As seen in Tables 1 and 3, the augmentation of chicory essence and distilled water separately in each group significantly reduced the bilirubin level (P < 0.001), and phototherapy after this stage reduced bilirubin levels in each group separately, which was statistically significant. There was no significant difference between the two groups regarding the total and indirect bilirubin levels. To measure the changes in the bilirubin level, the mean total bilirubin after phototherapy was subtracted from the mean total bilirubin in each group before phototherapy. The results showed that the decrease in bilirubin between the two groups was not statistically significant. In other words, although the augmentation of distilled water and chicory essence decreased the bilirubin level, none of the two substances had a significant effect on decreasing bilirubin levels. Thus, the chicory essence had no effect on reducing bilirubin levels in vitro.
5. Discussion
In line with the results of this study, Khalid et al. showed that administration of common chicory extract at doses of 100 mg/kg and 250 mg/kg did not affect serum bilirubin levels (14). Contrary to the results of this study, Nabavizadeh et al. in Yasuj (Iran) investigated the direct effects of plant extracts on the serum bilirubin levels in neonates and showed that the total serum bilirubin levels were significantly decreased only in the presence of chicory essence, and the indirect bilirubin levels had a significant difference only in these samples (containing chicory essence) (13). In agreement with the results of this study, Nassirian and Eslami examined the effect of chicory essence on neonatal hyperbilirubinemia among 30 infants and reported that the differences in direct and indirect bilirubin levels were not significant in any of the groups. In addition, no significant difference was observed in the examination of term and preterm infants (15-17).

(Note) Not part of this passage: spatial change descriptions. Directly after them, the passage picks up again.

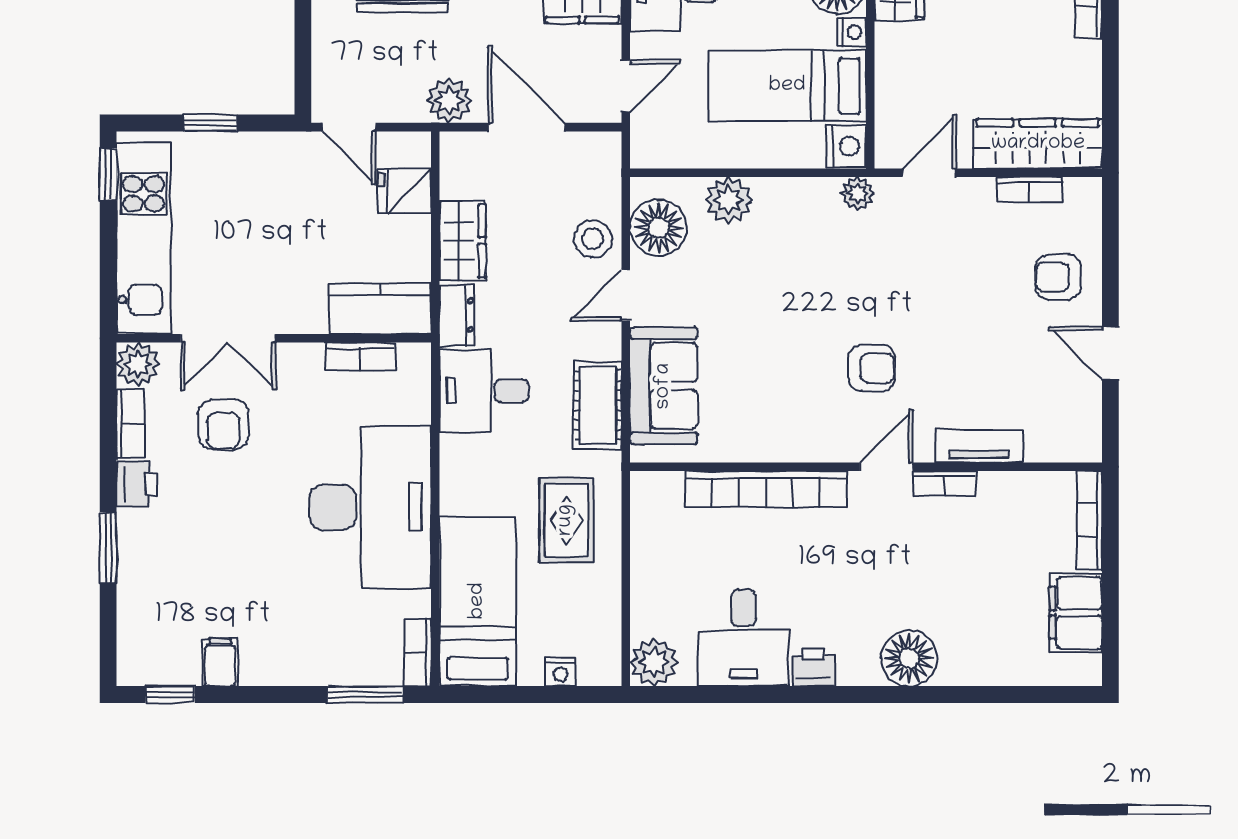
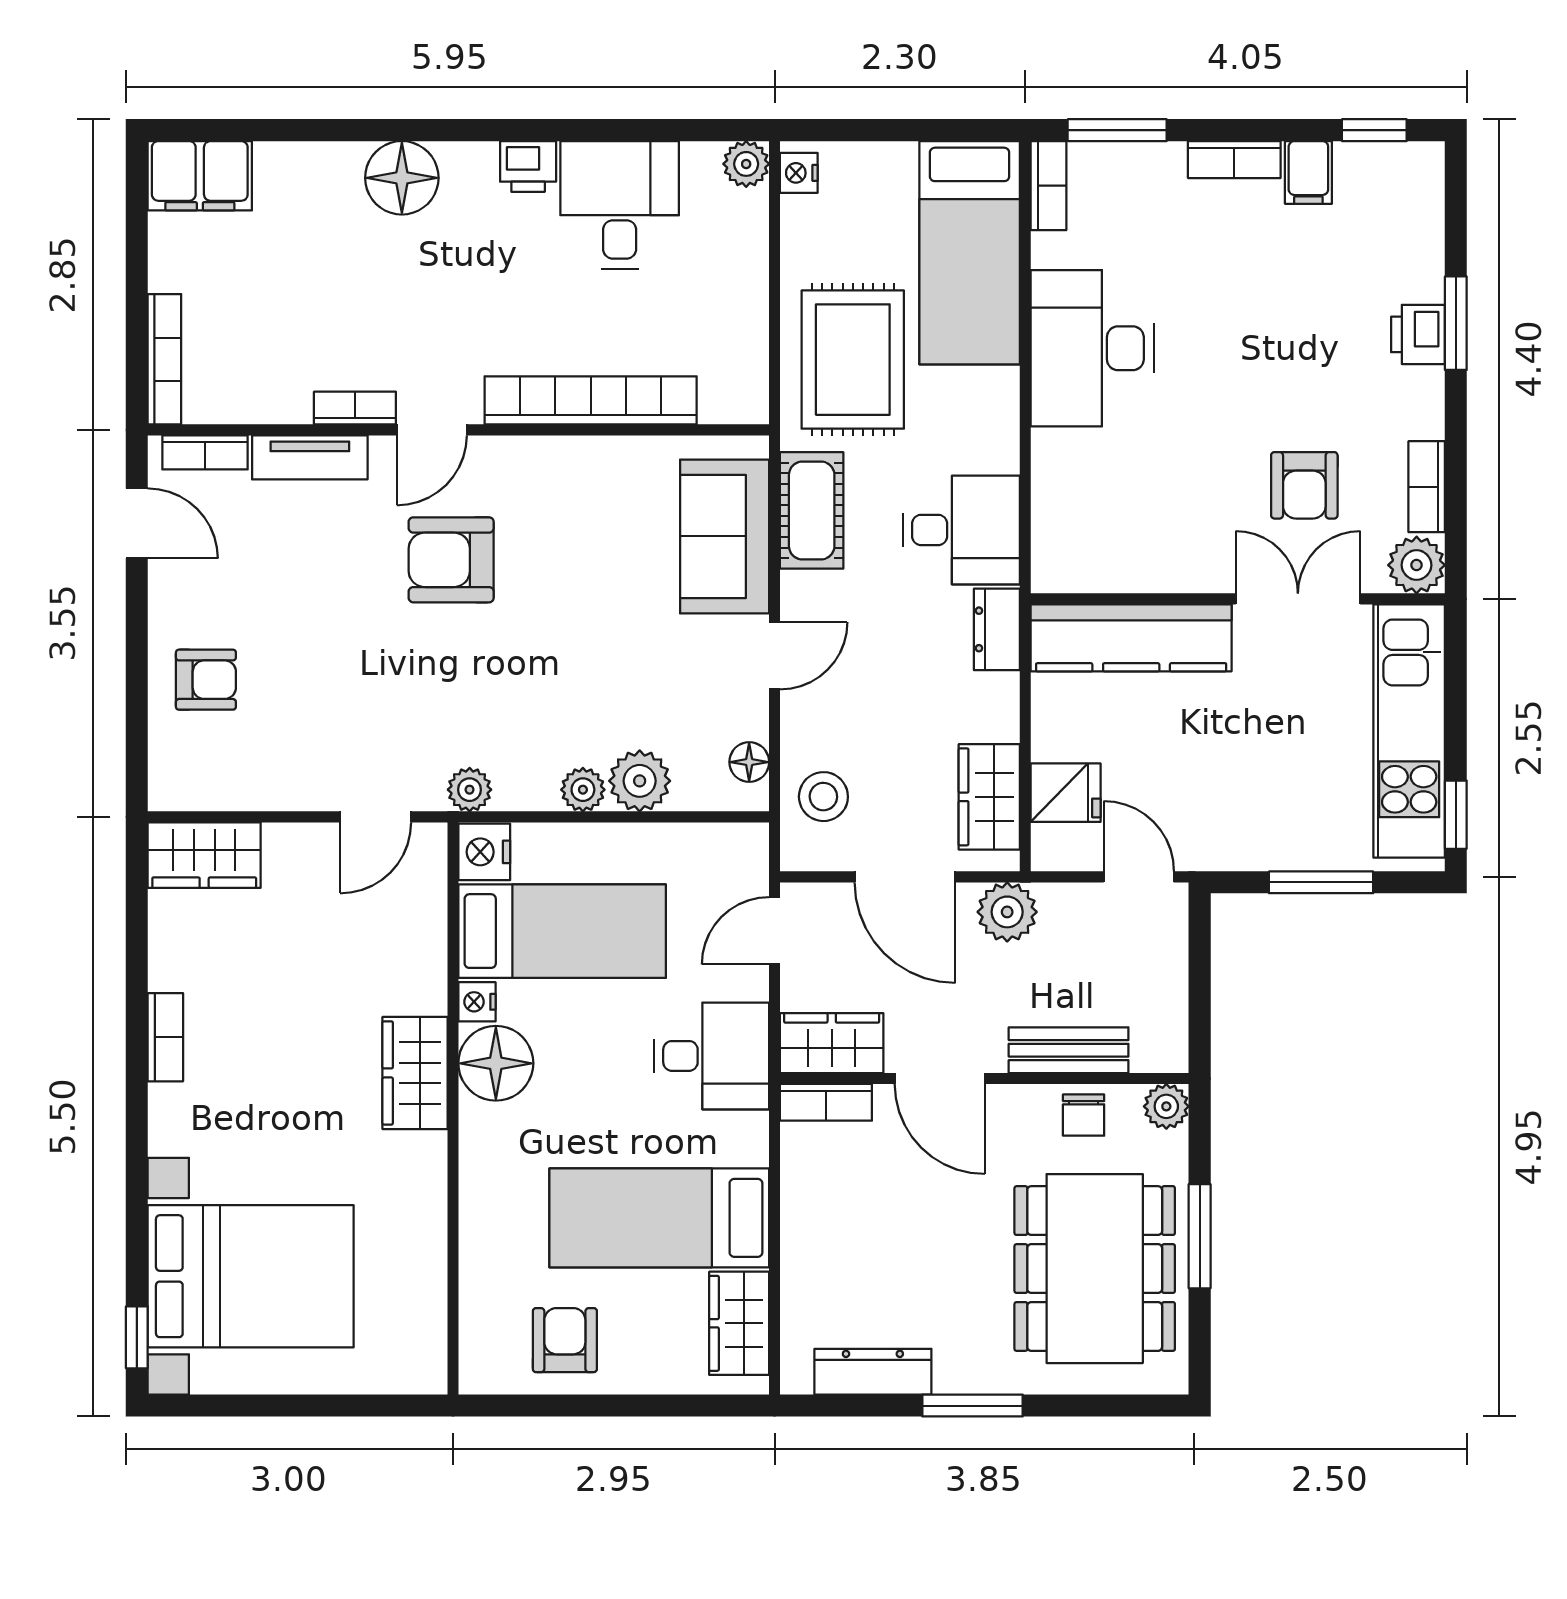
window: (211, 123) -> (1321, 882), width x1.50
wardrobe: (1038, 144) -> (204, 855), width x0.67
bookcase: (1030, 190) -> (205, 452), moved, turned 180
plant: (771, 193) -> (583, 790), added
floor lamp: (658, 228) -> (749, 762), width x0.53, depth x0.53
stool: (593, 239) -> (823, 797), moved
wardrobe: (463, 241) -> (989, 797), moved
kitchen counter: (380, 309) -> (1131, 638), width x1.50
door: (1110, 353) -> (137, 523), moved
bookcase: (361, 357) -> (1234, 160), moved, turned 180
armchair: (872, 368) -> (451, 560), width x1.38, depth x1.38
armchair: (223, 425) -> (1304, 485), turned 180
printer: (137, 484) -> (1418, 334), moved
desk: (370, 507) -> (1092, 348), width x0.73, depth x0.77
rug: (566, 520) -> (853, 360), width x1.36, depth x1.43
filing cabinet: (1076, 613) -> (200, 176), moved, turned 90
plant: (654, 662) -> (746, 164), width x0.73, depth x0.73
nightstand: (560, 672) -> (799, 173), moved, turned -90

One reason for the difference between the results of the present study and those of previous studies might be related to the difference in the method of prescribing common chicory extract and the dosage. For example, in the study by Khalid et al. while doses of 100 mg/kg and 250 mg/kg of common chicory extract did not affect the serum bilirubin level, a dose of 500 mg/kg caused a significant reduction in bilirubin (14). Because the volume of serum obtained from the taken blood sample was different considering the hemoglobin level in our study, we tried to pay more attention to the volume of liquid added, and we used volume equal to the serum volume of the neonates (14). In an animal model, Naderi et al. prescribed common chicory extract to rat mothers and measured the effects of secretion of chicory essence through the milk on rat bilirubin (18). The results indicated a significant decrease in total and direct bilirubin levels in the neonates with hyperbilirubinemia following the administration of common chicory to the mother (18). Another approach, recently proposed by Mohammadi Pirkashani et al., was chicory extract bath combined with phototherapy (19). The results showed that co-treatment of phototherapy and chicory extract bath significantly decreased the bilirubin level over a period of 24 to 48 hours more than the phototherapy alone (19).

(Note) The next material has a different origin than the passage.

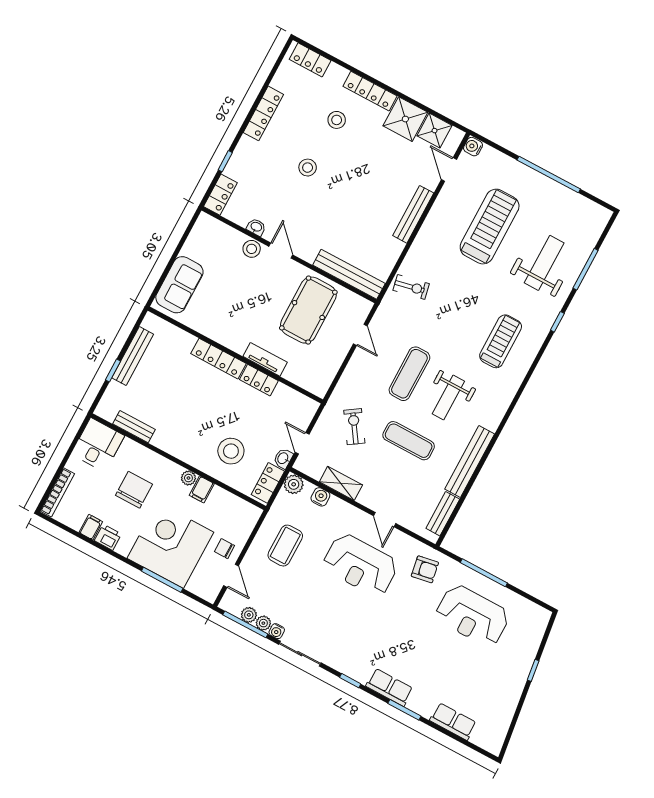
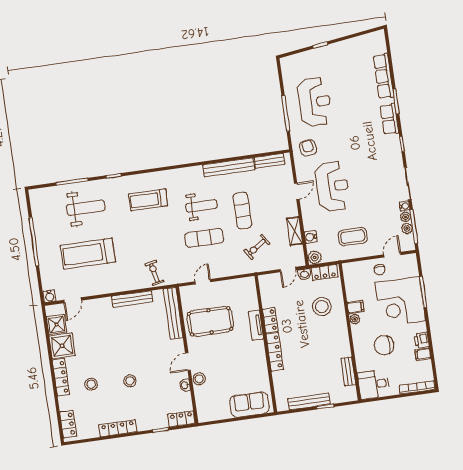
bench: (413, 214) -> (132, 299), moved
weight bench: (544, 263) -> (86, 208), turned 180
row of seats: (453, 722) -> (383, 76), width x1.48

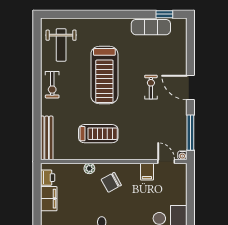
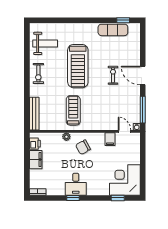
weight bench: (61, 45) -> (45, 43), turned -90
treadmill: (98, 134) -> (73, 110), turned -90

In conclusion, this study showed that both distilled water and chicory essence decreased indirect and total serum bilirubin concentrations, but chicory essence together with phototherapy could not reduce the serum bilirubin levels in vitro.

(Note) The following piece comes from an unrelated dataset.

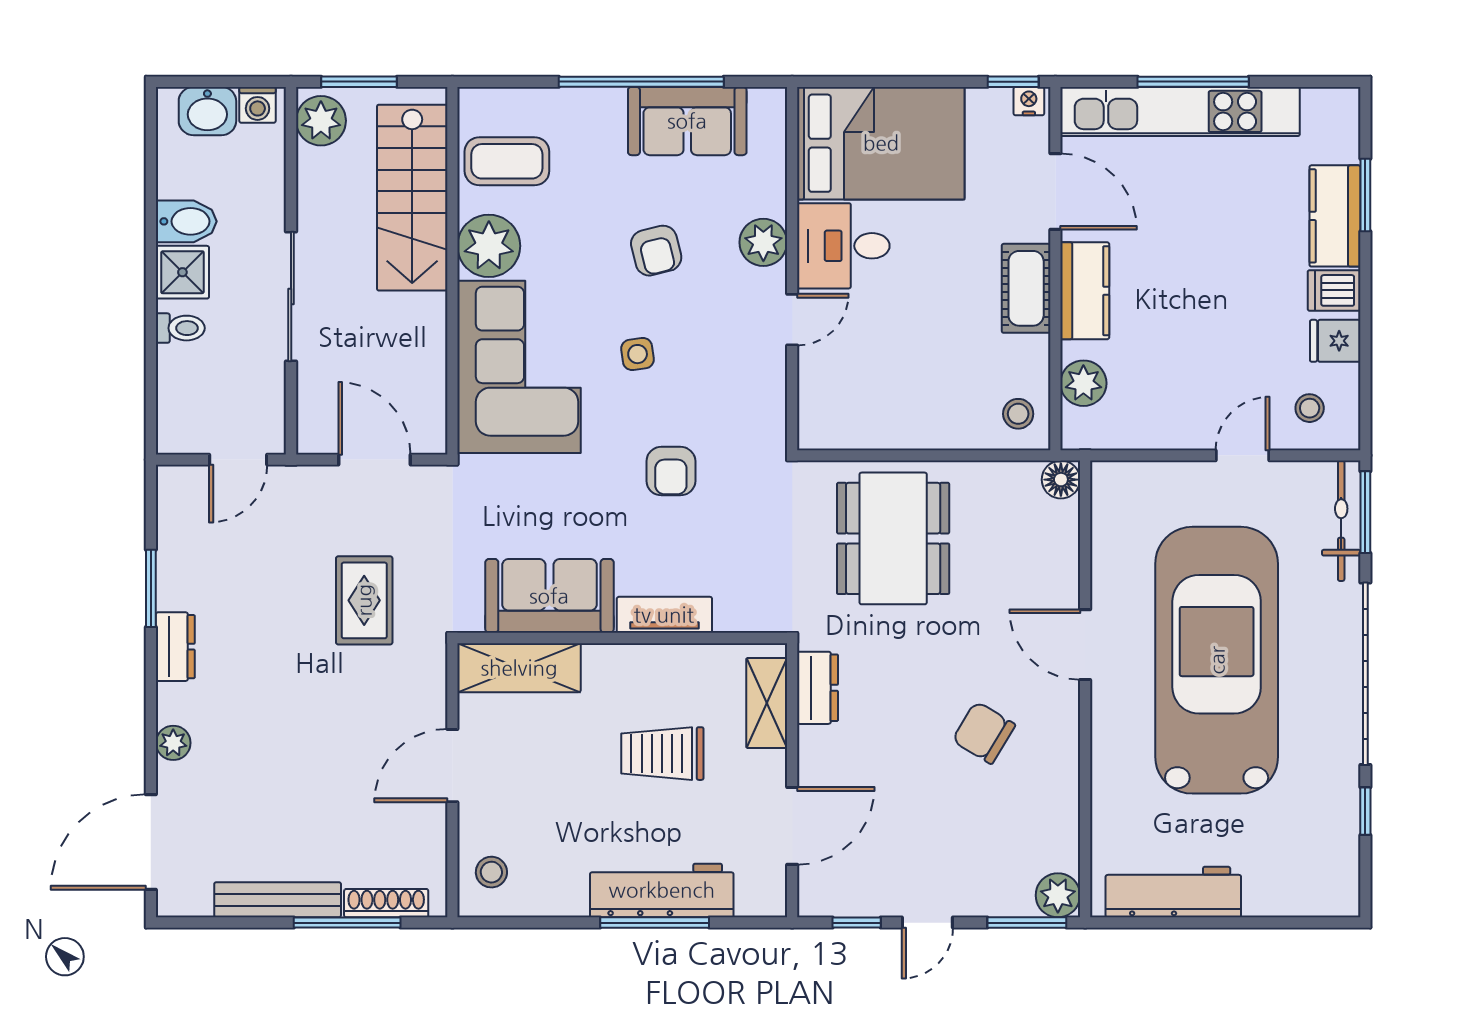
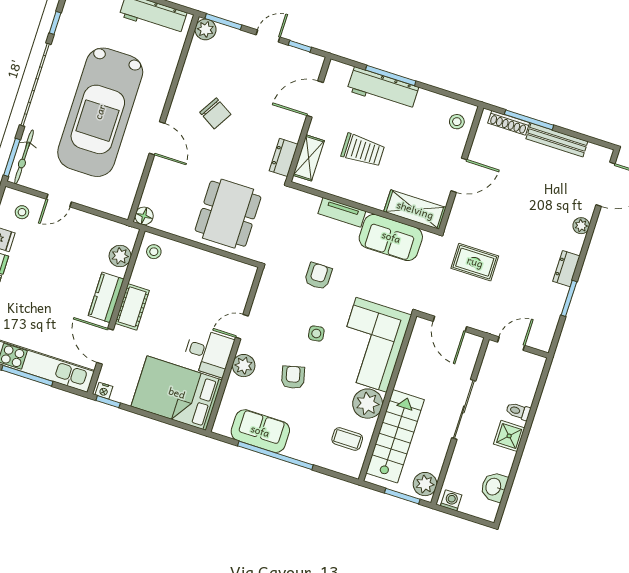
washbasin: (207, 111) -> (494, 487), moved, turned -90
coffee table: (507, 161) -> (347, 439), width x0.73, depth x0.77
bidet: (186, 221) -> (500, 458), removed
rug: (364, 600) -> (475, 262), turned 90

One limitation of this study was sampling the proper volume of blood from preterm infants. If we could have more blood volumes, we would be able to evaluate different doses of chicory essence. If we could use more infants for sampling, we would have achieved more accurate results. As the study was performed as in vitro, the results cannot be generalized to clinical conditions.